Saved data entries
—————

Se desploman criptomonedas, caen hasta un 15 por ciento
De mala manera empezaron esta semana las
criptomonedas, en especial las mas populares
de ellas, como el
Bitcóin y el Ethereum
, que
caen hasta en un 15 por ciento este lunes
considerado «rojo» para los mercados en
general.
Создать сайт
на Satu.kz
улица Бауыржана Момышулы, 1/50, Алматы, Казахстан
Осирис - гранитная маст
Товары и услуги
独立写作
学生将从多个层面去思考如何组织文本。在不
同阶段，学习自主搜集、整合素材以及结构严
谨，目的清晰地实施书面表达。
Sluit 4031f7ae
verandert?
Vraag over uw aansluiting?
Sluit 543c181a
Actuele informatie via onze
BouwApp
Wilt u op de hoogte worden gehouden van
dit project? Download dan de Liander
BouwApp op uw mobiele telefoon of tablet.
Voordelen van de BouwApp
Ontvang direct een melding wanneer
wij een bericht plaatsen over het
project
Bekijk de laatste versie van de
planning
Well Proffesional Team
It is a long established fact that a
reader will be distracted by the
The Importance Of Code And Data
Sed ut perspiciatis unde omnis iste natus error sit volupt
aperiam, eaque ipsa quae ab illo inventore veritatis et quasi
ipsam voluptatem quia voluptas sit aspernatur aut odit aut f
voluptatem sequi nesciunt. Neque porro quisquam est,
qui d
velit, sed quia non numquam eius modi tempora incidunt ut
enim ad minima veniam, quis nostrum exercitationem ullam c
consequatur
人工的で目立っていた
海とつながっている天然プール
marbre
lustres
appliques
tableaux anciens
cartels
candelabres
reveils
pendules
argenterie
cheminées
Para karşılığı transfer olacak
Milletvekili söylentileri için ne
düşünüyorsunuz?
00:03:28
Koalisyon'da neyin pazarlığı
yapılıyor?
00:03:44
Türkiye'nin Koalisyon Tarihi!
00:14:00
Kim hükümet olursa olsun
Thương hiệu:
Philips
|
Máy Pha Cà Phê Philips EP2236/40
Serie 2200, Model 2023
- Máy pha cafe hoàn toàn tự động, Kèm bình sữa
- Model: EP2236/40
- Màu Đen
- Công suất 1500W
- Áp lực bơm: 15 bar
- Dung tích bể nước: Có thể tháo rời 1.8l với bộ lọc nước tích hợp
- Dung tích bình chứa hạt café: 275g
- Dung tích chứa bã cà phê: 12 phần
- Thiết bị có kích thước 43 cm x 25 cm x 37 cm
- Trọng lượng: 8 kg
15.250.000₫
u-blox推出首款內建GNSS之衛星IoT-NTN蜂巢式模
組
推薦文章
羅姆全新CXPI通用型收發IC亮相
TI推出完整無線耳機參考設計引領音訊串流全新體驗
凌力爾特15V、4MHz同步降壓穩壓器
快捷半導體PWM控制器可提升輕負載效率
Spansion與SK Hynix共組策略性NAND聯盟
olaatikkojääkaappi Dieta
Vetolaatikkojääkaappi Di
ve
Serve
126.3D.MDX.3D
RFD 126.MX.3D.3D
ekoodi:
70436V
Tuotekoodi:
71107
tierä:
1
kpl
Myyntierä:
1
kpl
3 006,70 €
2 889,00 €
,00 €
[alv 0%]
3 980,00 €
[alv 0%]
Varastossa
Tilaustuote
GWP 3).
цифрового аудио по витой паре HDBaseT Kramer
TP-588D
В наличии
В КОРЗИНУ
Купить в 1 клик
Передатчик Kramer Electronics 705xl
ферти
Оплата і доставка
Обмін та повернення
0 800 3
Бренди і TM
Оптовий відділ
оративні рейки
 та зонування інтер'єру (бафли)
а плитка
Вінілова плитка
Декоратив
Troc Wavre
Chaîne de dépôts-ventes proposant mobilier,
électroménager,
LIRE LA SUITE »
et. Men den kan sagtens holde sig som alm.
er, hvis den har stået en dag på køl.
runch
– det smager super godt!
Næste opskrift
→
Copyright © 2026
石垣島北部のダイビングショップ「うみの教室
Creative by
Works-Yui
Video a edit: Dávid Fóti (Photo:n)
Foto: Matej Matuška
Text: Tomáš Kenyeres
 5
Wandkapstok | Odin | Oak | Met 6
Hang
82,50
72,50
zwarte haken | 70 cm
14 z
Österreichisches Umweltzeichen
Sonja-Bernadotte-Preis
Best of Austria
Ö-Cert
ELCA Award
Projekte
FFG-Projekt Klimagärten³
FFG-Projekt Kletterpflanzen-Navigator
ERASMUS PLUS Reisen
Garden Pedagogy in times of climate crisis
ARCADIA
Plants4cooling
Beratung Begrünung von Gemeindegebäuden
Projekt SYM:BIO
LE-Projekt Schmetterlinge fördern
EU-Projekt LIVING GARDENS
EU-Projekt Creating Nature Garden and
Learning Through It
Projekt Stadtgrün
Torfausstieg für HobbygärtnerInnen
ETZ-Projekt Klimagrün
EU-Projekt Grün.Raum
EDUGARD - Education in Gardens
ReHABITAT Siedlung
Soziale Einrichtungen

—————

TASK BRIEF =
Update the records by changing every "BouwApp" to "ProjectApp" and leave all other text as it is.

RESPONSE AREA =
Se desploman criptomonedas, caen hasta un 15 por ciento
De mala manera empezaron esta semana las
criptomonedas, en especial las mas populares
de ellas, como el
Bitcóin y el Ethereum
, que
caen hasta en un 15 por ciento este lunes
considerado «rojo» para los mercados en
general.
Создать сайт
на Satu.kz
улица Бауыржана Момышулы, 1/50, Алматы, Казахстан
Осирис - гранитная маст
Товары и услуги
独立写作
学生将从多个层面去思考如何组织文本。在不
同阶段，学习自主搜集、整合素材以及结构严
谨，目的清晰地实施书面表达。
Sluit 4031f7ae
verandert?
Vraag over uw aansluiting?
Sluit 543c181a
Actuele informatie via onze
ProjectApp
Wilt u op de hoogte worden gehouden van
dit project? Download dan de Liander
ProjectApp op uw mobiele telefoon of tablet.
Voordelen van de ProjectApp
Ontvang direct een melding wanneer
wij een bericht plaatsen over het
project
Bekijk de laatste versie van de
planning
Well Proffesional Team
It is a long established fact that a
reader will be distracted by the
The Importance Of Code And Data
Sed ut perspiciatis unde omnis iste natus error sit volupt
aperiam, eaque ipsa quae ab illo inventore veritatis et quasi
ipsam voluptatem quia voluptas sit aspernatur aut odit aut f
voluptatem sequi nesciunt. Neque porro quisquam est,
qui d
velit, sed quia non numquam eius modi tempora incidunt ut
enim ad minima veniam, quis nostrum exercitationem ullam c
consequatur
人工的で目立っていた
海とつながっている天然プール
marbre
lustres
appliques
tableaux anciens
cartels
candelabres
reveils
pendules
argenterie
cheminées
Para karşılığı transfer olacak
Milletvekili söylentileri için ne
düşünüyorsunuz?
00:03:28
Koalisyon'da neyin pazarlığı
yapılıyor?
00:03:44
Türkiye'nin Koalisyon Tarihi!
00:14:00
Kim hükümet olursa olsun
Thương hiệu:
Philips
|
Máy Pha Cà Phê Philips EP2236/40
Serie 2200, Model 2023
- Máy pha cafe hoàn toàn tự động, Kèm bình sữa
- Model: EP2236/40
- Màu Đen
- Công suất 1500W
- Áp lực bơm: 15 bar
- Dung tích bể nước: Có thể tháo rời 1.8l với bộ lọc nước tích hợp
- Dung tích bình chứa hạt café: 275g
- Dung tích chứa bã cà phê: 12 phần
- Thiết bị có kích thước 43 cm x 25 cm x 37 cm
- Trọng lượng: 8 kg
15.250.000₫
u-blox推出首款內建GNSS之衛星IoT-NTN蜂巢式模
組
推薦文章
羅姆全新CXPI通用型收發IC亮相
TI推出完整無線耳機參考設計引領音訊串流全新體驗
凌力爾特15V、4MHz同步降壓穩壓器
快捷半導體PWM控制器可提升輕負載效率
Spansion與SK Hynix共組策略性NAND聯盟
olaatikkojääkaappi Dieta
Vetolaatikkojääkaappi Di
ve
Serve
126.3D.MDX.3D
RFD 126.MX.3D.3D
ekoodi:
70436V
Tuotekoodi:
71107
tierä:
1
kpl
Myyntierä:
1
kpl
3 006,70 €
2 889,00 €
,00 €
[alv 0%]
3 980,00 €
[alv 0%]
Varastossa
Tilaustuote
GWP 3).
цифрового аудио по витой паре HDBaseT Kramer
TP-588D
В наличии
В КОРЗИНУ
Купить в 1 клик
Передатчик Kramer Electronics 705xl
ферти
Оплата і доставка
Обмін та повернення
0 800 3
Бренди і TM
Оптовий відділ
оративні рейки
 та зонування інтер'єру (бафли)
а плитка
Вінілова плитка
Декоратив
Troc Wavre
Chaîne de dépôts-ventes proposant mobilier,
électroménager,
LIRE LA SUITE »
et. Men den kan sagtens holde sig som alm.
er, hvis den har stået en dag på køl.
runch
– det smager super godt!
Næste opskrift
→
Copyright © 2026
石垣島北部のダイビングショップ「うみの教室
Creative by
Works-Yui
Video a edit: Dávid Fóti (Photo:n)
Foto: Matej Matuška
Text: Tomáš Kenyeres
 5
Wandkapstok | Odin | Oak | Met 6
Hang
82,50
72,50
zwarte haken | 70 cm
14 z
Österreichisches Umweltzeichen
Sonja-Bernadotte-Preis
Best of Austria
Ö-Cert
ELCA Award
Projekte
FFG-Projekt Klimagärten³
FFG-Projekt Kletterpflanzen-Navigator
ERASMUS PLUS Reisen
Garden Pedagogy in times of climate crisis
ARCADIA
Plants4cooling
Beratung Begrünung von Gemeindegebäuden
Projekt SYM:BIO
LE-Projekt Schmetterlinge fördern
EU-Projekt LIVING GARDENS
EU-Projekt Creating Nature Garden and
Learning Through It
Projekt Stadtgrün
Torfausstieg für HobbygärtnerInnen
ETZ-Projekt Klimagrün
EU-Projekt Grün.Raum
EDUGARD - Education in Gardens
ReHABITAT Siedlung
Soziale Einrichtungen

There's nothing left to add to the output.